Set task | Copy the lines of the records below exactly, starting with the line that contains "genus: Juncus" and continuing through the last line of the records, including both.

# Start of Dataset content

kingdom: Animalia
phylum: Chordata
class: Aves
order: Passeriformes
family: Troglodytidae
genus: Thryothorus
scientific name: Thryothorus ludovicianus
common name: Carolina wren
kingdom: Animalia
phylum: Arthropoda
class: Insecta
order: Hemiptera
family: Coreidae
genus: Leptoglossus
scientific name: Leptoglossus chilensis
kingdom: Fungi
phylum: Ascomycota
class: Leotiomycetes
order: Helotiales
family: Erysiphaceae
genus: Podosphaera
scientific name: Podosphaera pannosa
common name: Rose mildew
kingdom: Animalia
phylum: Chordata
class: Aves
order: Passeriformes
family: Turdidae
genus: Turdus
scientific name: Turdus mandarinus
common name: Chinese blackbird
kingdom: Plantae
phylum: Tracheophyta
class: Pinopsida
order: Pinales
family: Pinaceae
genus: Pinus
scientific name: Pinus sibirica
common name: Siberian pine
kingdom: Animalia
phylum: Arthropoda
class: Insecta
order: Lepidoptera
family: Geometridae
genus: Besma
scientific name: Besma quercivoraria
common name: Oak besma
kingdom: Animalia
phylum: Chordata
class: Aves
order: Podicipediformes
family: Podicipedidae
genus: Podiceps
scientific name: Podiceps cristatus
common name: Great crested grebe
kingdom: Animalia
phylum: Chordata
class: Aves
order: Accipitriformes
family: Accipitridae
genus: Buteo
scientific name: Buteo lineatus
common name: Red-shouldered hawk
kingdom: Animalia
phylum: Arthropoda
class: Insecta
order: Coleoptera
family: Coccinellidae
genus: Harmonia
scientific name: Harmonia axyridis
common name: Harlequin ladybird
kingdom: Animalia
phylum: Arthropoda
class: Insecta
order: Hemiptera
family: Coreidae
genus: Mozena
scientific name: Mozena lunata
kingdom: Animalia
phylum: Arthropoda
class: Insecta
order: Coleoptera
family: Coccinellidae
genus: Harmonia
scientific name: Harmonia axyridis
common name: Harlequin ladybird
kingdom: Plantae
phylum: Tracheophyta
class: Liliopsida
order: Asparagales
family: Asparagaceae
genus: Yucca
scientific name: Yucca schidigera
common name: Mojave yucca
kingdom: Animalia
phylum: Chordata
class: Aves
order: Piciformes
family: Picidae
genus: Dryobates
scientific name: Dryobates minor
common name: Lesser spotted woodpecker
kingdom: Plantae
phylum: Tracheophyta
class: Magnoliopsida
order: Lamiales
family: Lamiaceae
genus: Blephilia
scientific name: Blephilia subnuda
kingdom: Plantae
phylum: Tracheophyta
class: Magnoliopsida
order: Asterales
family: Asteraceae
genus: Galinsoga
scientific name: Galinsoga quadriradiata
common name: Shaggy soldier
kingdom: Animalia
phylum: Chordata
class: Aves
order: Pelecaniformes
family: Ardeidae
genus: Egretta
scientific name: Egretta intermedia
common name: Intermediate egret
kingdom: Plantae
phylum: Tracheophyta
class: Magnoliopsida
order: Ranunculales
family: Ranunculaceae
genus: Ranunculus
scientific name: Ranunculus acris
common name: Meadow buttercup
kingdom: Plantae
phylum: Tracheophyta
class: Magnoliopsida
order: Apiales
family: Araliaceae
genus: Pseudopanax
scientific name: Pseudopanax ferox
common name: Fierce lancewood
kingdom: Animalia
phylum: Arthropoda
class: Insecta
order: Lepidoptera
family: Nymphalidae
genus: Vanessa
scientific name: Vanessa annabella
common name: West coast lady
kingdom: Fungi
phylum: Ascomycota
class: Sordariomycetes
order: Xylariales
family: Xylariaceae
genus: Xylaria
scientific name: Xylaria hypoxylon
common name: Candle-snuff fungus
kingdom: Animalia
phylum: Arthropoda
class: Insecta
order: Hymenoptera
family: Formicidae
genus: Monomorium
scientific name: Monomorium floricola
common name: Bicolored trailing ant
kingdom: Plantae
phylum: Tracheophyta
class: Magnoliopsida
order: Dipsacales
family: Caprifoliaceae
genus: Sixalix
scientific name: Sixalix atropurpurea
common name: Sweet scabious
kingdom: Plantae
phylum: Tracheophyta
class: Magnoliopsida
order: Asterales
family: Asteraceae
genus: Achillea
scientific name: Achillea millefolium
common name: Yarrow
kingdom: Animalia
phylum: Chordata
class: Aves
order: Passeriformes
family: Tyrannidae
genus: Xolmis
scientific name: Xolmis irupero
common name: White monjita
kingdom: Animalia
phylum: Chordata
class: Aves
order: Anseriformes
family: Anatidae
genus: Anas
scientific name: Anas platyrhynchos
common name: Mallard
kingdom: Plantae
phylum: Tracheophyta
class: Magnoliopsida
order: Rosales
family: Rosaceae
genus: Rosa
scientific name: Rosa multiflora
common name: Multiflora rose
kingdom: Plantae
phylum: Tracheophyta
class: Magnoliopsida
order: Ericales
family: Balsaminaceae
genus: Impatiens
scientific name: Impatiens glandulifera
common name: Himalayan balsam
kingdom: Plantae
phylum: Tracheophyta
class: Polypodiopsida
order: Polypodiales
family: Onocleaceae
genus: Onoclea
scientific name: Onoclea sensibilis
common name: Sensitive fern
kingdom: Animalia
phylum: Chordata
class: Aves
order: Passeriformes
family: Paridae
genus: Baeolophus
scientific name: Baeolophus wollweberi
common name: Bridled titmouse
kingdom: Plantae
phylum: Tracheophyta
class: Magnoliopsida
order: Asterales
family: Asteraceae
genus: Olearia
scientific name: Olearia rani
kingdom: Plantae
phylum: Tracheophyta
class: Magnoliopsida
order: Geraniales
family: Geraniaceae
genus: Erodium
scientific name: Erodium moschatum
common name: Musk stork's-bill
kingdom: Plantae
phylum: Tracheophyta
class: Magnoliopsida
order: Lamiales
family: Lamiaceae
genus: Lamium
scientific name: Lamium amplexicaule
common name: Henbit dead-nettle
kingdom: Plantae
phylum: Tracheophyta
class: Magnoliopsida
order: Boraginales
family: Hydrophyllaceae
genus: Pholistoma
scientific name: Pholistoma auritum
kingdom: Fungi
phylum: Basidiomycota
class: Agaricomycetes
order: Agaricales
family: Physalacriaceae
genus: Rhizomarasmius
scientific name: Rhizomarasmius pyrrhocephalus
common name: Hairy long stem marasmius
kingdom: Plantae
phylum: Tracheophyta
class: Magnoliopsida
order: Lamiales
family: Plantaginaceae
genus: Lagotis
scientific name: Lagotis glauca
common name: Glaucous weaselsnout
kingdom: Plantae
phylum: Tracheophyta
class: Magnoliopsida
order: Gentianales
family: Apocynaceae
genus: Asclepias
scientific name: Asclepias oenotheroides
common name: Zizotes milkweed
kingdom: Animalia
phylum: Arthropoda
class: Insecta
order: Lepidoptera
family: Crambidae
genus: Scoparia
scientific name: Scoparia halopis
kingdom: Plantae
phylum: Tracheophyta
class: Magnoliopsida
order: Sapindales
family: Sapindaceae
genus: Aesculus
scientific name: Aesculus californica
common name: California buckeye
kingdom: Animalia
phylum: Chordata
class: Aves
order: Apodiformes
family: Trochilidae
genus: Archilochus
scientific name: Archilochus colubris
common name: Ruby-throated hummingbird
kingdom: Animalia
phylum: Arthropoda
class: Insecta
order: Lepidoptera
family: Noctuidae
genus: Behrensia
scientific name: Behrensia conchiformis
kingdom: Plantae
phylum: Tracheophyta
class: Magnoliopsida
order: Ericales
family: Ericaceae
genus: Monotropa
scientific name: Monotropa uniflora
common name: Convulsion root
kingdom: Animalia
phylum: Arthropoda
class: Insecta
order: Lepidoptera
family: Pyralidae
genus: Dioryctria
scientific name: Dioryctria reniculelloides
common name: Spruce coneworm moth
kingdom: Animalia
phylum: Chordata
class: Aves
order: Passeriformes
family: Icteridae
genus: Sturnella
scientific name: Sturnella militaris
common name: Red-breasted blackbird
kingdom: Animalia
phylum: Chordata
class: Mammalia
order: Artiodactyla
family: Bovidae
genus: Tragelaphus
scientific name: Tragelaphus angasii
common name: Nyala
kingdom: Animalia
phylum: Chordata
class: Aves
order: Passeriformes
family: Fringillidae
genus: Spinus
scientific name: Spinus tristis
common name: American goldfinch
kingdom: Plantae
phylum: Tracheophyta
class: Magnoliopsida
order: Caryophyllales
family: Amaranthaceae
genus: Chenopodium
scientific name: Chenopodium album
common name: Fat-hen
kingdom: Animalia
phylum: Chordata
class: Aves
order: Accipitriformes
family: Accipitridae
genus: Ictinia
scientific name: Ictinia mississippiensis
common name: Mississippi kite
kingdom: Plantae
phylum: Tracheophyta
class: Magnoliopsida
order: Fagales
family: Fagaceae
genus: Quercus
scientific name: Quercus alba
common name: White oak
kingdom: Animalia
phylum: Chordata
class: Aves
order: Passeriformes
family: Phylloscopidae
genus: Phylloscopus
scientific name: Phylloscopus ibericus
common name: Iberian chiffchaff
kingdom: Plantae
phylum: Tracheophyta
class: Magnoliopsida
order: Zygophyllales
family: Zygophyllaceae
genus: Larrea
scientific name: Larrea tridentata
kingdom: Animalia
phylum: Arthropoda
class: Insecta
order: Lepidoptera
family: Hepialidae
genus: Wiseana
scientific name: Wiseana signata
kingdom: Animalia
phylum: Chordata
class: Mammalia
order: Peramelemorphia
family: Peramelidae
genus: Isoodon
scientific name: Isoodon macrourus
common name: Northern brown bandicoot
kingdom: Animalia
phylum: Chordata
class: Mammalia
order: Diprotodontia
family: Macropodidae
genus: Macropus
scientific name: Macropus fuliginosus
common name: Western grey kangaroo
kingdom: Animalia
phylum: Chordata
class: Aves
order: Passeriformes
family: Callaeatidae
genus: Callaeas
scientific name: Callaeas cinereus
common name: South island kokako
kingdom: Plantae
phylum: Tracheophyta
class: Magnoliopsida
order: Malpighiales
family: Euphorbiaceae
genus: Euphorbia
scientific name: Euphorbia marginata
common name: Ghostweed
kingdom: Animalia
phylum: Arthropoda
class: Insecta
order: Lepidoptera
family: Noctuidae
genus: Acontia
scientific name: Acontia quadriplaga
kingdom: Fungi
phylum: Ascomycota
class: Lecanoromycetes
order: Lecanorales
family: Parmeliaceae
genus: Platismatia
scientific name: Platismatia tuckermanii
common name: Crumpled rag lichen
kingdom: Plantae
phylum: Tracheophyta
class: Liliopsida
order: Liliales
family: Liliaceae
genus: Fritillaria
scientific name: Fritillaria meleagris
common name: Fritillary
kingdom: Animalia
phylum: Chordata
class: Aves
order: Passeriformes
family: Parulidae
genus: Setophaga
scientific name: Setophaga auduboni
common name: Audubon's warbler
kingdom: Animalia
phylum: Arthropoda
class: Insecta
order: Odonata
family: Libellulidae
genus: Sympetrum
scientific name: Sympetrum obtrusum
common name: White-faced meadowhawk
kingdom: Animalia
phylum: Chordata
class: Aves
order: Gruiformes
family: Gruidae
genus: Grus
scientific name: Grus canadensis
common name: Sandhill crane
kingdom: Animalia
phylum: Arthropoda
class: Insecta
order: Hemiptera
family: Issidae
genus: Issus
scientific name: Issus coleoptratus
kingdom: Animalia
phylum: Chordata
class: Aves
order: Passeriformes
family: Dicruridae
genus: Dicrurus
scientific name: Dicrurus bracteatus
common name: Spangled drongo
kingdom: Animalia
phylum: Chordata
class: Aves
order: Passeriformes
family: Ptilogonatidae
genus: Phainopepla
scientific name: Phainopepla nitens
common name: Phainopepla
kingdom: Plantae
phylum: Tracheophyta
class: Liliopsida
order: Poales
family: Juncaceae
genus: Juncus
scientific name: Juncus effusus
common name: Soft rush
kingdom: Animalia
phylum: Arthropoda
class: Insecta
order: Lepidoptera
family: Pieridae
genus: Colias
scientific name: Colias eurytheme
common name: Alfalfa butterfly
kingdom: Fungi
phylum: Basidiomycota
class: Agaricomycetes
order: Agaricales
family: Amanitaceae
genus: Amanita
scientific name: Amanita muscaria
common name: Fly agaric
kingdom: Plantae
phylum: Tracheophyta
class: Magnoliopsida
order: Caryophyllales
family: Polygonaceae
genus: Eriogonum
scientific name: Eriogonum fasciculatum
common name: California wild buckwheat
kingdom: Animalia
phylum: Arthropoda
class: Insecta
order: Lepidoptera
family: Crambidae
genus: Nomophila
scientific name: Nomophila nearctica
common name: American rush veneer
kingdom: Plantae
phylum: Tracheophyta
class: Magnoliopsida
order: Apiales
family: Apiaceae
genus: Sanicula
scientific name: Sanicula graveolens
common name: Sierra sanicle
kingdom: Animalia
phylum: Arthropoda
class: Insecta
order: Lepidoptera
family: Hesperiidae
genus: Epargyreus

# End of Dataset content

Solution below |
genus: Juncus
scientific name: Juncus effusus
common name: Soft rush
kingdom: Animalia
phylum: Arthropoda
class: Insecta
order: Lepidoptera
family: Pieridae
genus: Colias
scientific name: Colias eurytheme
common name: Alfalfa butterfly
kingdom: Fungi
phylum: Basidiomycota
class: Agaricomycetes
order: Agaricales
family: Amanitaceae
genus: Amanita
scientific name: Amanita muscaria
common name: Fly agaric
kingdom: Plantae
phylum: Tracheophyta
class: Magnoliopsida
order: Caryophyllales
family: Polygonaceae
genus: Eriogonum
scientific name: Eriogonum fasciculatum
common name: California wild buckwheat
kingdom: Animalia
phylum: Arthropoda
class: Insecta
order: Lepidoptera
family: Crambidae
genus: Nomophila
scientific name: Nomophila nearctica
common name: American rush veneer
kingdom: Plantae
phylum: Tracheophyta
class: Magnoliopsida
order: Apiales
family: Apiaceae
genus: Sanicula
scientific name: Sanicula graveolens
common name: Sierra sanicle
kingdom: Animalia
phylum: Arthropoda
class: Insecta
order: Lepidoptera
family: Hesperiidae
genus: Epargyreus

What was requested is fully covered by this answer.